I. INTRODUCTION
The Federal Deposit Insurance Corporation (FDIC), has issued a Financial Institution Letter to remind its member banks with less than $1 billion in total assets to ensure that they account for risk posed by the use of technology service providers in the event of a cessation of operations or a data breach. The Financial Institution Letter notes that examiners have cited in recent FDIC reports of examination that some financial institution contracts with technology service providers do not adequately define rights and responsibilities regarding business continuity and incident response or provide sufficient detail to allow financial institutions to manage those processes and risks. The FDIC cautions that such contracts should require the service provider to maintain a business continuity plan, establish recovery standards, and define contractual remedies if the service provider misses a recovery standard. Such agreements with fintech companies should also sufficiently detail the technology service provider’s security incident responsibilities such as notifying the financial institution, regulators, or law enforcement.
II. BACKGROUND
Financial institutions often contract with technology service providers for services to the institution and its customers.

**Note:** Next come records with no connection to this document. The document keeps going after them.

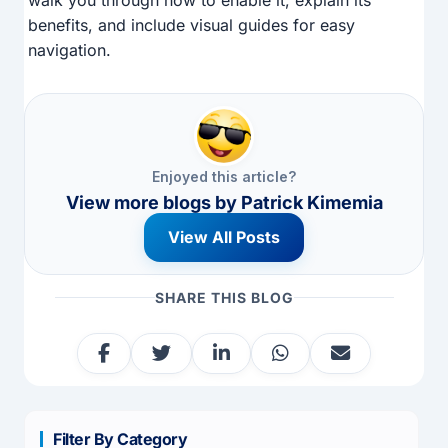
benefits, and include visual guides for easy
navigation.
Enjoyed this article?
View more blogs by
Patrick Kimemia
View All Posts
SHARE THIS BLOG
Filter By Category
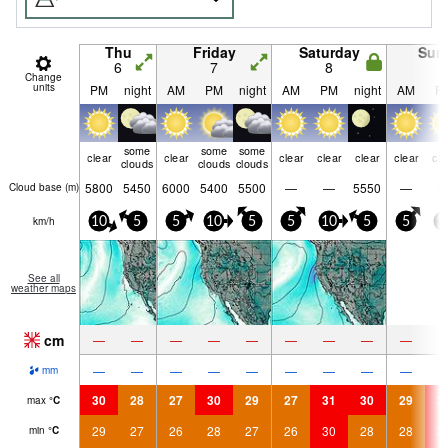
Thu
Friday
Saturday
Sun
6
7
8
9
Change
units
PM
night
AM
PM
night
AM
PM
night
AM
P
some
some
some
clear
clear
clear
clear
clear
clear
cle
clouds
clouds
clouds
5800
5450
6000
5400
5500
—
—
5550
—
Cloud base (
m
)
km/h
10
5
5
10
5
5
10
5
5
1
See all
weather maps
cm
—
—
—
—
—
—
—
—
—
—
—
—
—
—
—
—
—
—
mm
30
28
27
30
29
27
31
30
29
3
max
°
C
29
27
26
28
27
26
30
28
28
3
min
°
C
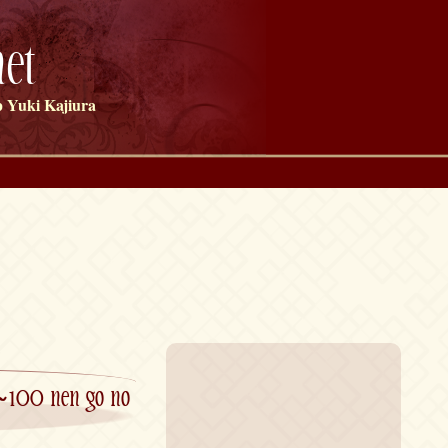
et
 Yuki Kajiura
~100 nen go no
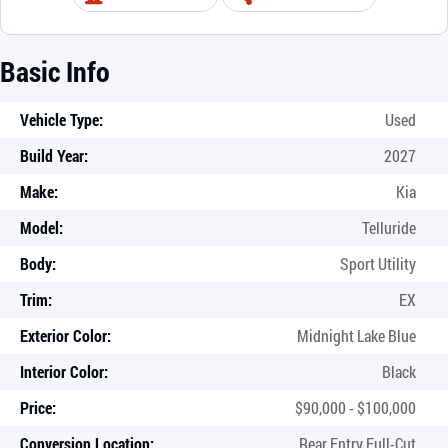
Basic Info
Vehicle Type:
Used
Build Year:
2027
Make:
Kia
Model:
Telluride
Body:
Sport Utility
Trim:
EX
Exterior Color:
Midnight Lake Blue
Interior Color:
Black
Price:
$90,000 - $100,000
Conversion Location:
Rear Entry Full-Cut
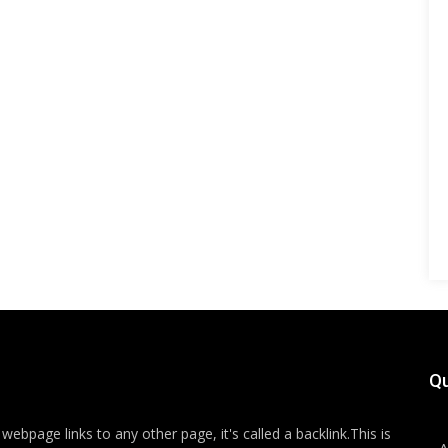
Qu
ebpage links to any other page, it's called a backlink.This is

Technology outsourcing relationships frequently integrate the systems and processes of the service provider and financial institution. This integration can impact how financial institutions manage their own processes such as business continuity and incident response.
When services are outsourced, a financial institution’s board of directors and senior management are responsible for managing the risks posed by those services as if they were performed within the institution. Contracts are a critical tool for documenting agreement between financial institutions and their technology service providers on the levels of service required. III. REQUIREMENTS
The Interagency Guidelines Establishing Information Security Standards, promulgated pursuant to the Gramm-Leach-Bliley Act, establish standards for safeguarding customer information. Those guidelines set expectations for managing technology service provider relationships through contractual terms and ongoing monitoring. Financial institutions must account for these requirements in contracts with technology service providers.
A. Financial Institution Considerations
The FDIC encourages financial institutions, as part of their due diligence and ongoing monitoring, to ensure that business continuity and incident response risks are adequately addressed in service provider contracts. Long-term contracts and contracts that automatically renew may be at higher risk for coverage gaps.
When contracts leave gaps in business continuity and incident response, it is prudent for the financial institution to assess any resultant risks and implement compensating controls to mitigate them. For example, a financial institution may obtain supplementary business continuity documentation from the service provider, or modify the financial institution’s own business continuity plan to address contractual uncertainties.
Institution management may refer to the FFIEC IT Examination Handbook, Business Continuity Booklet, or the FDIC’s Guidance for Managing Third-Party Risk for additional information. These materials describe practices that can be used to mitigate risk in third-party relationships.
The FFIEC IT Examination Handbook provides guidance for business continuity management, information and cyber security, and outsourcing technology services. The guidance addresses key financial institution risk management considerations such as the need for risk assessments, due diligence, strong contract provisions, and ongoing monitoring.
B. Bank Service Company Act Notification Requirements
Section 7 of the Bank Service Company Act (Act) (12 U.S.C. 1867) requires depository institutions to notify, in writing, their respective federal banking agency of contracts or relationships with technology service providers that provide certain services. Services covered by Section 3 of the Act include check and deposit sorting and posting, computation and posting of interest, preparation and mailing of checks or statements, and other clerical, bookkeeping, accounting, statistical, or similar functions such as data processing, Internet banking, or mobile banking services. The form is optional, and the information requested on this form may be submitted to the FDIC in any format. Notifications should be sent to the institution’s FDIC regional office.